Core Services Less Rent Of Shelter
Source: Enduring Investments
That is disturbing because of the wage component of these categories. Emblematic, perhaps, is the Food-Away-From-Home category. While food commodities prices have started to recede somewhat so that Food-At-Home’s y/y increase rolled over this month, the Food-Away-From-Home category continues to accelerate as waitstaff, and other employees get more and more expensive. (See chart).
U.S. CPI For Food Away From Home
Source: Bloomberg
Why is this especially relevant this month? In the latest (also released last week, representing last month’s meeting), there was this little snippet worth noting:
“Participants agreed that the uncertainty associated with their economic outlooks was high and that risks to their inflation outlook were weighted to the upside. Some participants noted rising labor tensions, a new round of global energy price increases, further disruptions in supply chains, and a larger-than-expected pass-through of wage increases into price increases as potential shocks that, if they materialized, could compound an already challenging inflation problem. A number of participants commented that a wage-price spiral had not yet developed but cited its possible emergence as a risk.”

——————

§ **List of tasks**
[1] From the inflation commentary, list each potential shock that participants cited as able to compound the inflation problem.
[2] Reproduce the inflation commentary word for word, from "Core Services Less" down to "expensive. (See chart).".
[3] Resume the inflation commentary from its final sentence and continue writing it.

——————

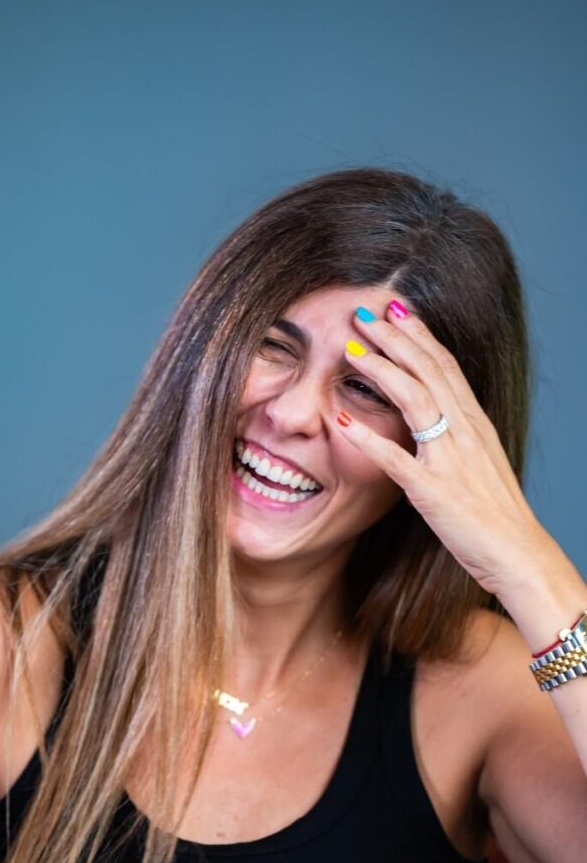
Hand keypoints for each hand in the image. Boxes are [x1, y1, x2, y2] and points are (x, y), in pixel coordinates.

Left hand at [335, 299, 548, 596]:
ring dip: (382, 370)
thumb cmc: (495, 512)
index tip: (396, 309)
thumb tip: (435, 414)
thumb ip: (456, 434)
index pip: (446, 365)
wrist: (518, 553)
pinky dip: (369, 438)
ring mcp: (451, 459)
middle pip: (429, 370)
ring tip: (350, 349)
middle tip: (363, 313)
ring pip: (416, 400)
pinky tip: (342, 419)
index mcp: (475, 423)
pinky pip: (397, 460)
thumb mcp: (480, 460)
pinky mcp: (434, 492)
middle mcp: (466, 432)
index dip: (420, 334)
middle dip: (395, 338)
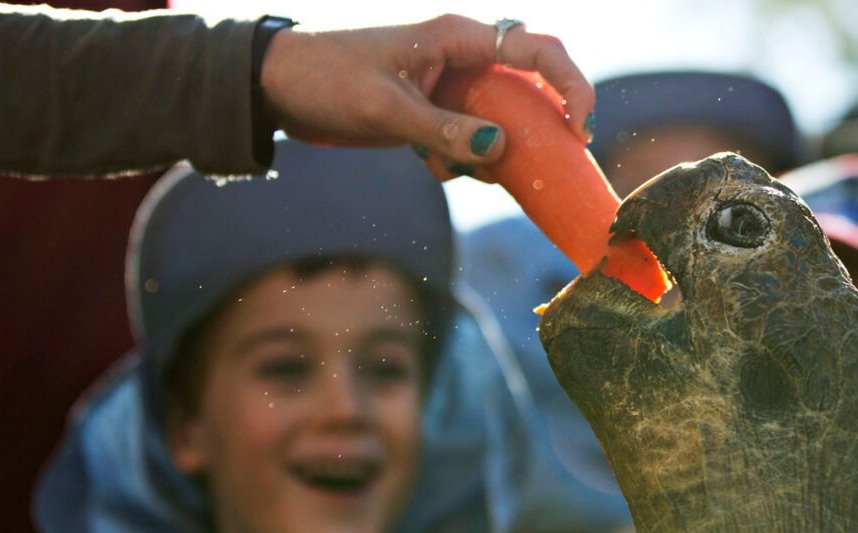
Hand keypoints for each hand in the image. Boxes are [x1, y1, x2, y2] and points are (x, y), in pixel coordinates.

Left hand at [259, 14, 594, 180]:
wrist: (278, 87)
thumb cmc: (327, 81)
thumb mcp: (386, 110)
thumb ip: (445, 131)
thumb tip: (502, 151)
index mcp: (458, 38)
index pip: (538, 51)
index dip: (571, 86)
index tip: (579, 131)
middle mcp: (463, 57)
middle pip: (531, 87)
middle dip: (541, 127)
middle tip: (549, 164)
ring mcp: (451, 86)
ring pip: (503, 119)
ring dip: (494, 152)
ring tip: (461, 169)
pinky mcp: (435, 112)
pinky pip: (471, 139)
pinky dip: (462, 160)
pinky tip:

——————

§ **Answers for the tasks**
[1]
- Rising labor tensions
- A new round of global energy price increases
- Further disruptions in supply chains
- A larger-than-expected pass-through of wage increases into price increases

[2]
Core Services Less Rent Of Shelter
Source: Enduring Investments
That is disturbing because of the wage component of these categories. Emblematic, perhaps, is the Food-Away-From-Home category. While food commodities prices have started to recede somewhat so that Food-At-Home’s y/y increase rolled over this month, the Food-Away-From-Home category continues to accelerate as waitstaff, and other employees get more and more expensive. (See chart).

[3]
If you wanted to look for a wage-price spiral, the core-services-ex-rents category is where you’d start your sleuthing. Inflation, once it has gone on long enough, starts to develop momentum. Some of that is organic as we, wage slaves, start pressing for more compensation given our rising cost of living. And some of it is automatic: on the basis of this last year’s worth of inflation, Social Security benefits will rise 8.7% next year. That just caused a big increase in the deficit for next year and put more money into retirees’ pockets to spend on goods and services that are no more plentiful. While this isn’t technically a wage, the mechanism is very similar to other automatic wage adjustments, and this is where inflation gains and/or retains momentum.
Taking A Step Back
Last week’s inflation data cements a 75bps hike at the Fed’s next meeting. But they’re also closer to the end of the hikes than they are to the beginning—even if we don’t yet know where that is, exactly. Had we gotten this data when the Fed funds rate was at 1%, then further acceleration in tightening would be plausible. It’s hard to envision at this point.
Indeed, I think the Fed will start tapering its hiking soon unless inflation accelerates further. Some think the FOMC will keep hiking 75bps per meeting until inflation recedes. The Fed, though, has a notion of where they think the ‘neutral’ rate is, and they won’t hike rates arbitrarily high above it.
Remember, the Federal Reserve is the world’s largest employer of Economics PhDs. One thing they have faith in is models. I suspect that after this next hike, we will get 50bps at the next meeting and 25bps at the next after that, and then a pause.
If inflation is still rising at that point, they’ll keep with 25s or perhaps an extra 50bps first and then 25s, but they’ll start to back off. It’ll happen sooner if something breaks, as recently in the UK. UK’s pension debacle is a stark reminder to the Fed about why they don’t want to break things. Once they feel they are at least caught up to the inflation cycle, they’ll start to be more careful.
But where the rubber meets the road is still the balance sheet. Its reduction has a long way to go if we don’t want to see greater than 5% core CPI in 2023 and still in the 4% range for 2024. The price level is still catching up to the growth of money, as the chart below shows—and there is still a long way to go.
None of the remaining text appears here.